WOLFMAN-ARENT: It was like he never left his homeland. And his classmates...
GARCIA: They didn't want to learn it as fast because they didn't need to use it. They were speaking Spanish already.
WOLFMAN-ARENT: Jose wanted to learn English, but his first year in America points to one theory researchers have about this language-learning gap. Maybe Spanish speakers are actually hurt by the fact that there are so many of them. Nelson Flores grew up in a heavily Hispanic part of North Philly and could be a poster child for that theory.
NELSON FLORES: But even in a community like that, children learn English.
WOLFMAN-ARENT: Now a professor at the University of Pennsylvania's Graduate School of Education, Flores doesn't think Spanish speakers are actually struggling to learn English at all, at least not in the conventional way we think about learning languages.
FLORES: We're not talking about the ability to communicate in English. We're talking about the ability to do grade-level content in English.
WOLFMAN-ARENT: English proficiency tests measure a lot of things, including whether a student can read or write on grade level.
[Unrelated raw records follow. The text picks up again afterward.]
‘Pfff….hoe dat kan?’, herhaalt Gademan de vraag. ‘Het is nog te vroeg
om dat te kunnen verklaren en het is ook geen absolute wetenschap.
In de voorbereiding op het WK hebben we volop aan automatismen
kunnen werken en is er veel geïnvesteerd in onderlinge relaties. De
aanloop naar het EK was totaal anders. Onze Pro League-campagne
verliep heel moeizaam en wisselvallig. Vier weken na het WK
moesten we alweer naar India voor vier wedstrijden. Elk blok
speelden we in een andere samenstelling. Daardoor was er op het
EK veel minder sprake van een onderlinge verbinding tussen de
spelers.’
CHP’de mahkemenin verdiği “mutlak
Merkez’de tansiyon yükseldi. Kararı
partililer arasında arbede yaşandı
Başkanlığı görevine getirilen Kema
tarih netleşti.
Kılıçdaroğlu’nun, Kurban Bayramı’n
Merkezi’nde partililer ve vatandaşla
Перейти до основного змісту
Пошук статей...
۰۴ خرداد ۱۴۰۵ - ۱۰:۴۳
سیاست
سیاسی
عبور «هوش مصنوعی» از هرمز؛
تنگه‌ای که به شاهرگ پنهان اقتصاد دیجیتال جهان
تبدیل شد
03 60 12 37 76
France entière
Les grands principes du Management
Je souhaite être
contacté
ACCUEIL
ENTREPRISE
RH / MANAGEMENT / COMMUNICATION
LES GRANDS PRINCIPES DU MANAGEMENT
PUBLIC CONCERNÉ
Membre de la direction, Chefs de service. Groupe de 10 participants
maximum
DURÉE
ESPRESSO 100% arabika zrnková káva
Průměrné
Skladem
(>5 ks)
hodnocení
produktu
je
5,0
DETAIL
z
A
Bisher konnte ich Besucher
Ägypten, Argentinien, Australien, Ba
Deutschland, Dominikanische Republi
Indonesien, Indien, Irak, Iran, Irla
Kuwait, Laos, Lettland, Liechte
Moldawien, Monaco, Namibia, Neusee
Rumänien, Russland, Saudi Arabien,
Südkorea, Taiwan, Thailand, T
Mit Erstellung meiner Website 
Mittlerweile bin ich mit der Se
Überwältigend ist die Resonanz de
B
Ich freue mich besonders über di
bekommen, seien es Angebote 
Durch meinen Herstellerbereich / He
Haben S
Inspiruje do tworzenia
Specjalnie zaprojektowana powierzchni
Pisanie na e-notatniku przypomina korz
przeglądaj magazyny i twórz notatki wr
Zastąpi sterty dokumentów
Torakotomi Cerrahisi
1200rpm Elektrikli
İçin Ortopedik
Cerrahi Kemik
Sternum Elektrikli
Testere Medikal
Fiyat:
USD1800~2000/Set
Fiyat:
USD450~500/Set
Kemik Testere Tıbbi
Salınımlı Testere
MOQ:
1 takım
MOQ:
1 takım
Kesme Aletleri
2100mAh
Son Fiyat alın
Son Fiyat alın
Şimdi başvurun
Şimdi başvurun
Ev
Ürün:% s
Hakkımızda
And Flores thinks while a lot of Latino students speak English fine, they struggle to read or write in it, which makes you wonder why.
FLORES: We're really looking at a political and economic problem more than a linguistic problem, which may sound surprising for me to say that as someone who studies educational linguistics.
WOLFMAN-ARENT: Flores points out a lot of Spanish speakers in Philly and across the country attend segregated schools in impoverished neighborhoods where we've known for a long time kids tend to struggle.
FLORES: Because of all of these broader challenges that the community confronts.
WOLFMAN-ARENT: But poverty can't explain everything here. There have been other studies that control for family income and still find Spanish speakers lagging behind. And that brings us to a third theory. UCLA professor Patricia Gandara says you also have to look at the parents of Spanish-speaking kids, especially their education and economic status before arriving in the U.S.
PATRICIA GANDARA: It is vastly, vastly different than that of most Asian students and other language groups.
WOLFMAN-ARENT: Studies show the parents of Asian immigrants are more likely to have a high school or college degree.
GANDARA: So that explains just a great deal of why it is that these children are not able to perform at the same levels as other immigrant kids.
WOLFMAN-ARENT: Does that alone explain the huge language gap in Philly and other cities - maybe. Researchers still don't know for sure. They do know the number of Hispanic students in American schools is ballooning, which means they've got millions of reasons to solve the puzzle. For NPR News, I'm Avi Wolfman-Arent in Philadelphia.